Categoria: Imparare dagli errori

06/09/2011

Esempi tratti dall’archivio Ispesl Infor.mo.: ancora incidenti legati a mancanza, deterioramento o uso scorretto di dispositivi di protezione delle vie respiratorie. Lo smontaggio di pale in una cisterna e la sabbiatura delle pareti di un silos.

 
Brescia, 6 Sett – Riprendiamo a parlare degli incidenti correlati alla mancanza, il deterioramento o l’uso inadeguato dei dispositivi di protezione delle vie respiratorie, incidenti che – come abbiamo visto in una precedente “puntata” di “Imparare dagli errori”sono spesso correlati a infortuni mortali.
Come sempre, le dinamiche degli incidenti che analizzeremo sono tratte dall’archivio di INFOR.MO. - strumento per l'analisi qualitativa dei casi di infortunio collegato al sistema di sorveglianza degli infortuni mortali e gravi.
 
I casi
Il primo caso è relativo all’attività di montatori, riparatori e manutentori di macchine fisse e mobili.
+ + + + +
CONSEGNE DEGLI ESERCIZI ▸
1. Secondo il brano sugli infortuni, da quale archivio sono tratte le dinamiche degli incidenti analizzati?
2. Riporti fedelmente il passaggio del brano sugli infortuni da "Come sempre, le" a "fisse e mobili.".
I dati provengono da un'altra fonte.

Elementi memorizzati
+ + + + +
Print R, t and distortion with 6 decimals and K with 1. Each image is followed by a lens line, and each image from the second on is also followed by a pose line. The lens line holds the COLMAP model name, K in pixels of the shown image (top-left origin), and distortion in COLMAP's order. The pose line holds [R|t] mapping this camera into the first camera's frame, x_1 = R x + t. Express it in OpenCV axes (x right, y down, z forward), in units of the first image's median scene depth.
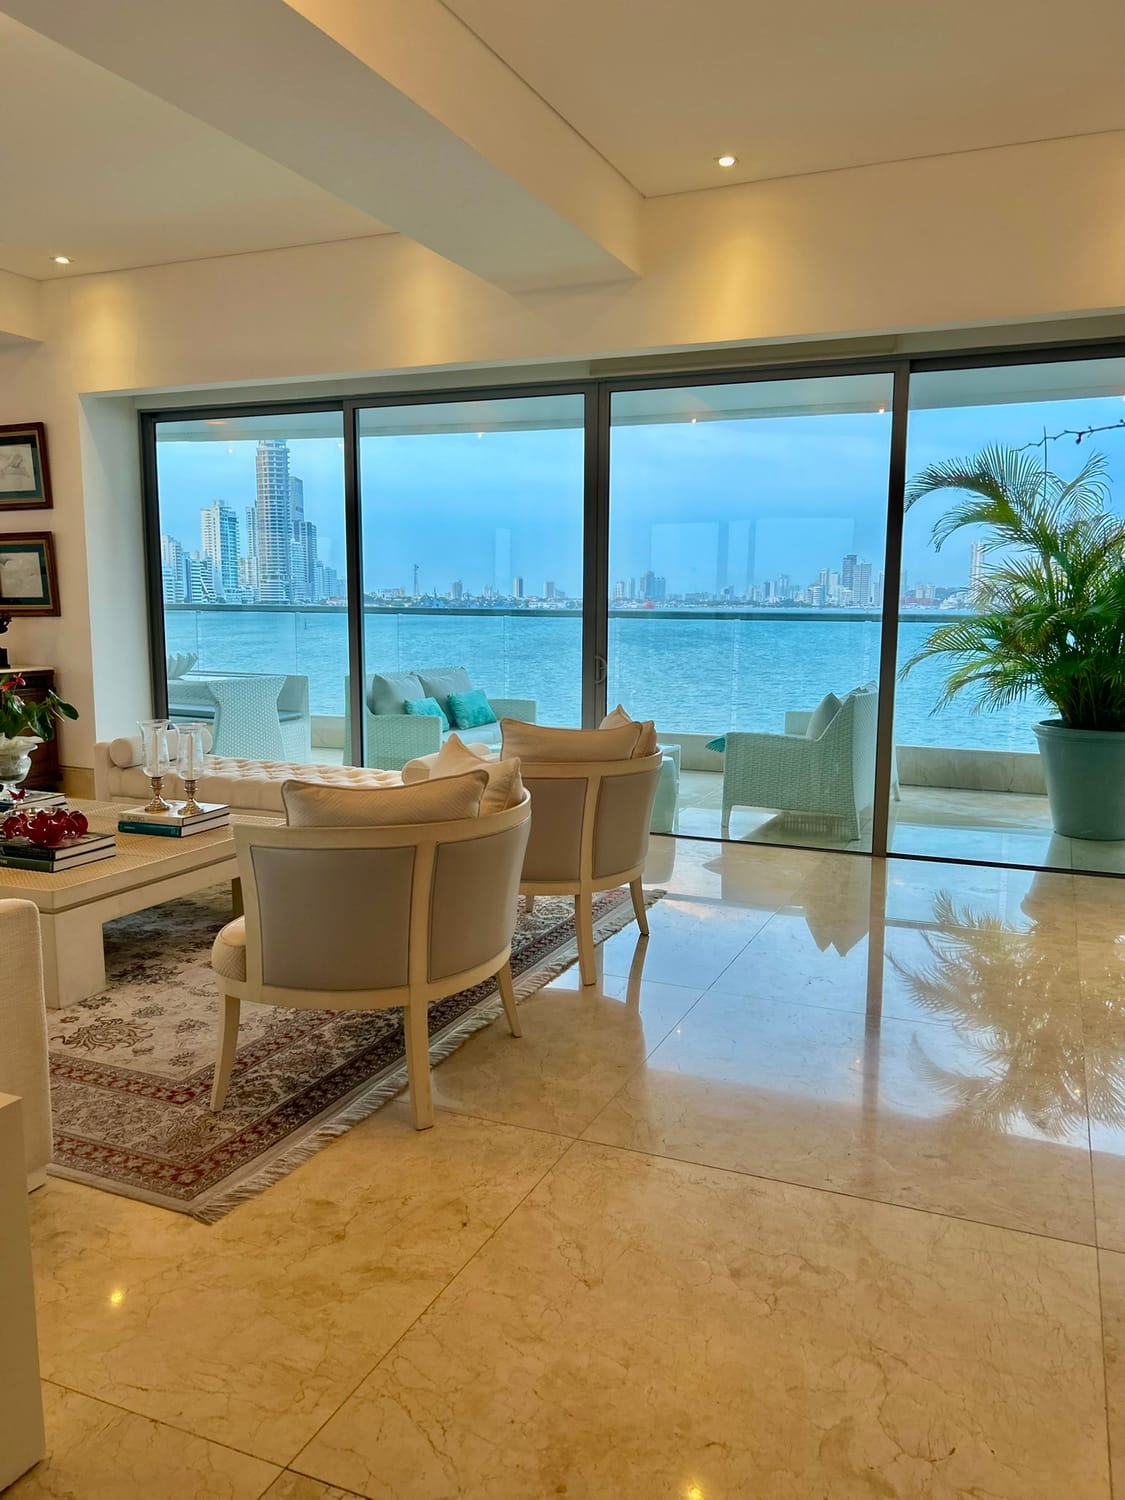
lens RADIAL K [[1134.5, 0, 562.5], [0, 1134.5, 750.0], [0, 0, 1]] dist [0.015618, 0.000210]
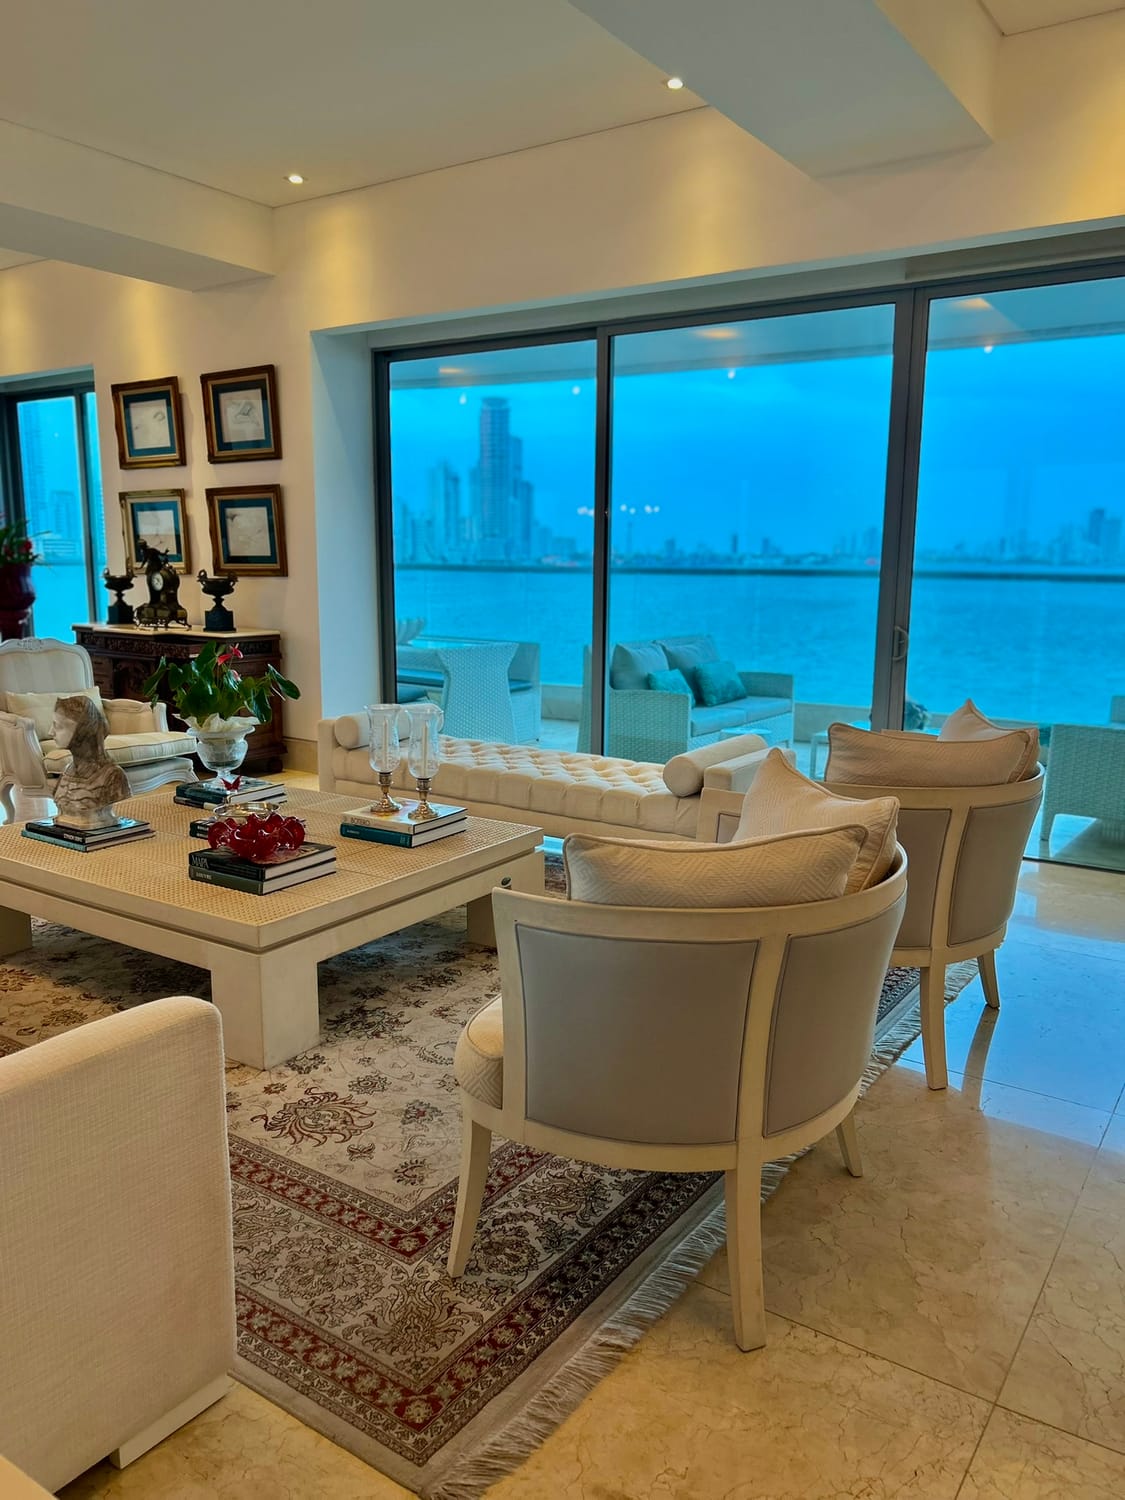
lens RADIAL K [[1124.4, 0, 558.0], [0, 1124.4, 744.1], [0, 0, 1]] dist [0.057035, -0.066936]
pose [[0.982223, 0.033083, -0.184781, -0.090407], [-0.027003, 0.999011, 0.035324, -0.035208], [0.185766, -0.029706, 0.982145, 0.240773]]
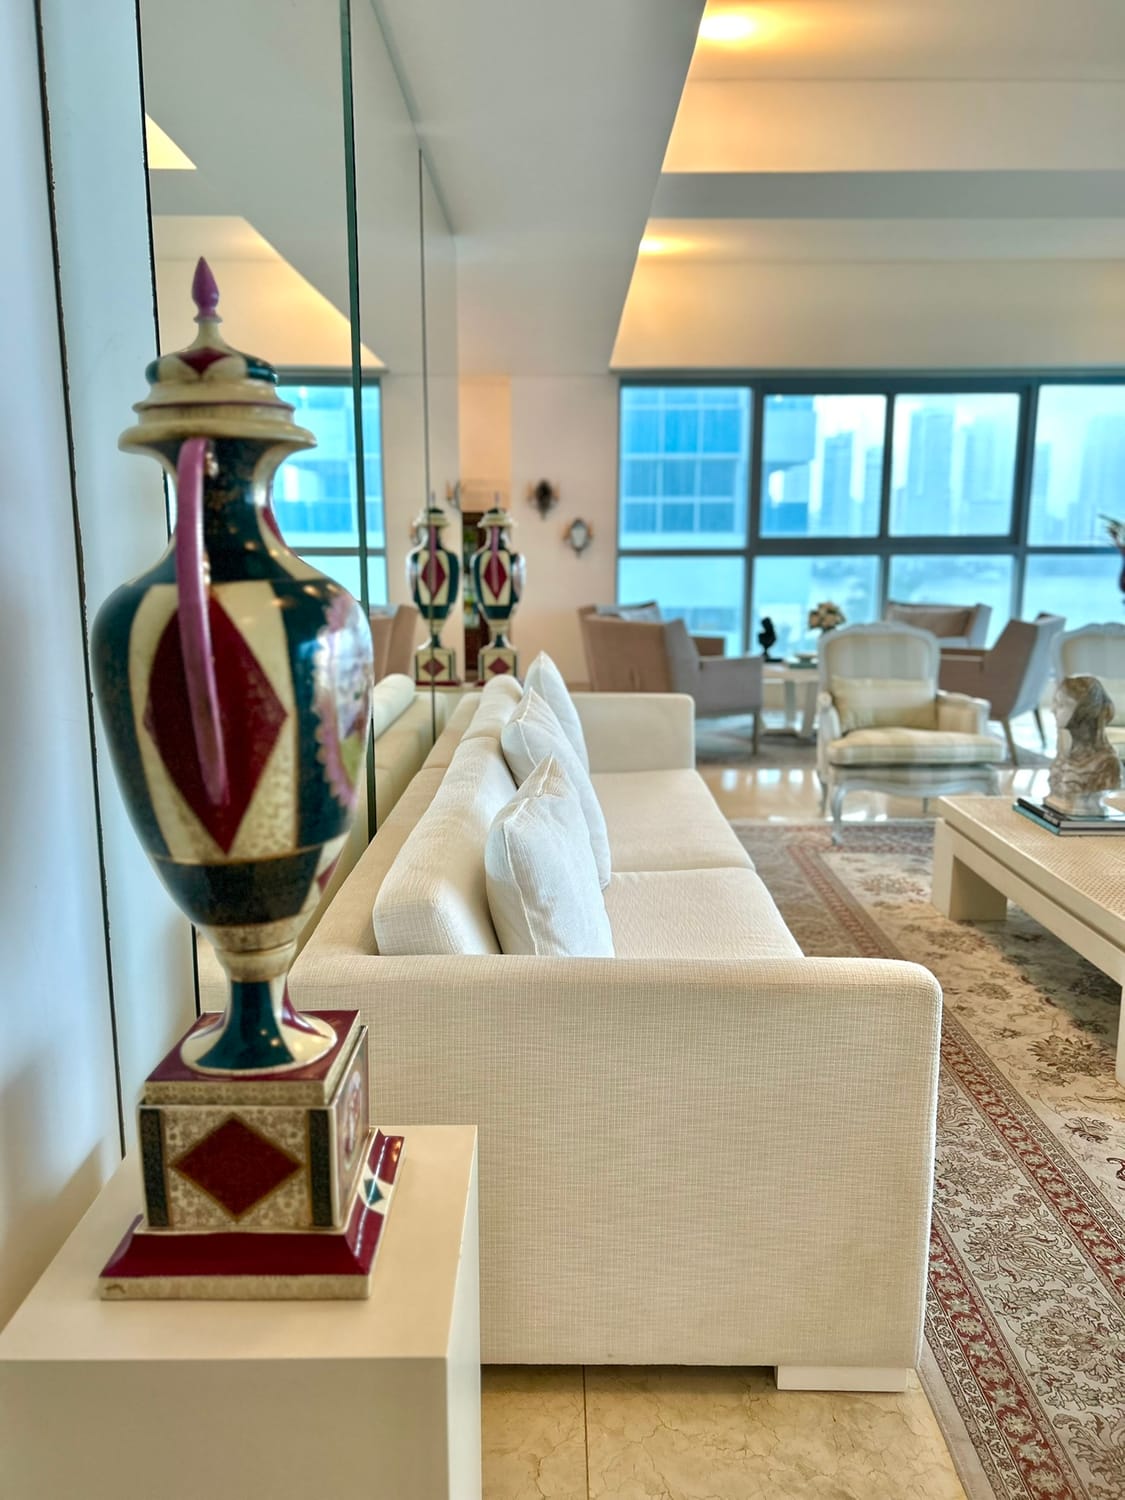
lens RADIAL K [[1124.4, 0, 558.0], [0, 1124.4, 744.1], [0, 0, 1]] dist [0.057035, -0.066936]
pose [[0.391554, 0.150838, -0.907708, 0.008442], [-0.118510, 0.986523, 0.112813, -0.029108], [0.912492, 0.063400, 0.404153, 0.352166]]
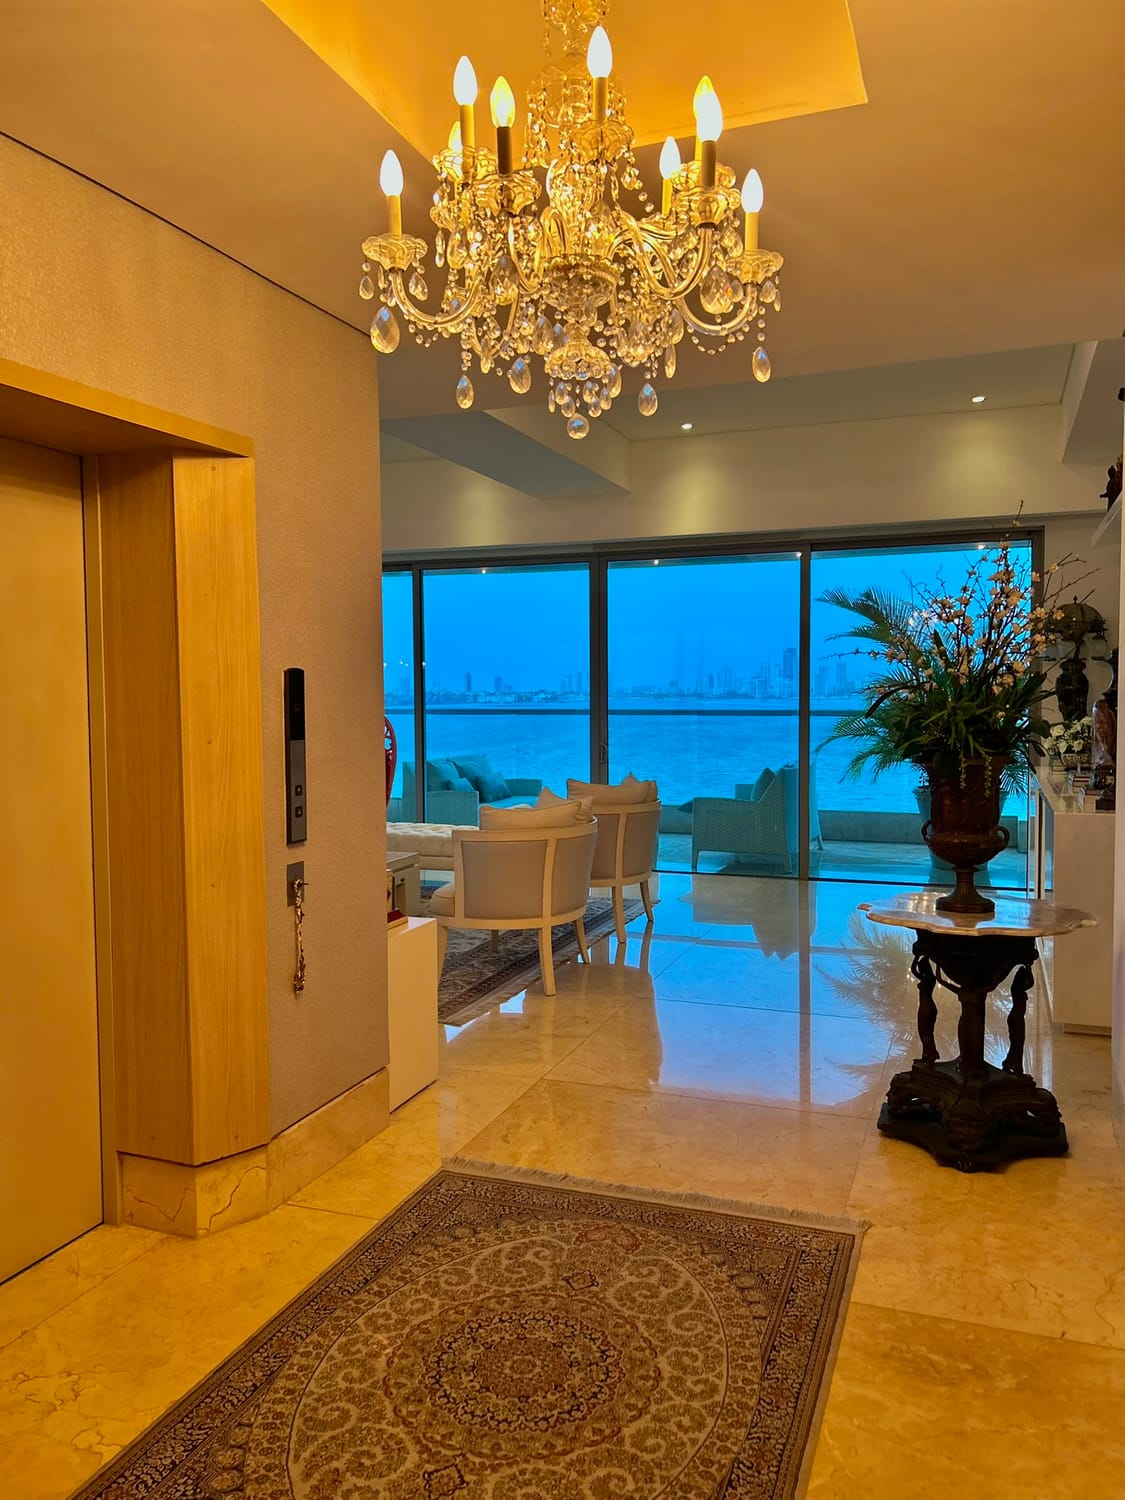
lens RADIAL K [[1134.5, 0, 562.5], [0, 1134.5, 750.0], [0, 0, 1]] dist [0.015618, 0.000210]
pose [[0.998807, -0.015469, 0.046319, -0.135253], [0.019210, 0.996492, -0.081458, 0.063646], [-0.044897, 0.082251, 0.995600, -0.647073]]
+ + + + +
SOLUZIONI DEGLI ESERCIZI ▸
1. Dall'archivio INFOR.MO. dell'Ispesl.

2.
Come sempre, le dinamiche degli incidenti che analizzeremo sono tratte dall’archivio di INFOR.MO. - strumento per l'analisi qualitativa dei casi di infortunio collegato al sistema di sorveglianza degli infortuni mortali e gravi.
 
I casi
Il primo caso è relativo all’attività di montatori, riparatori e manutentori di macchine fisse e mobili.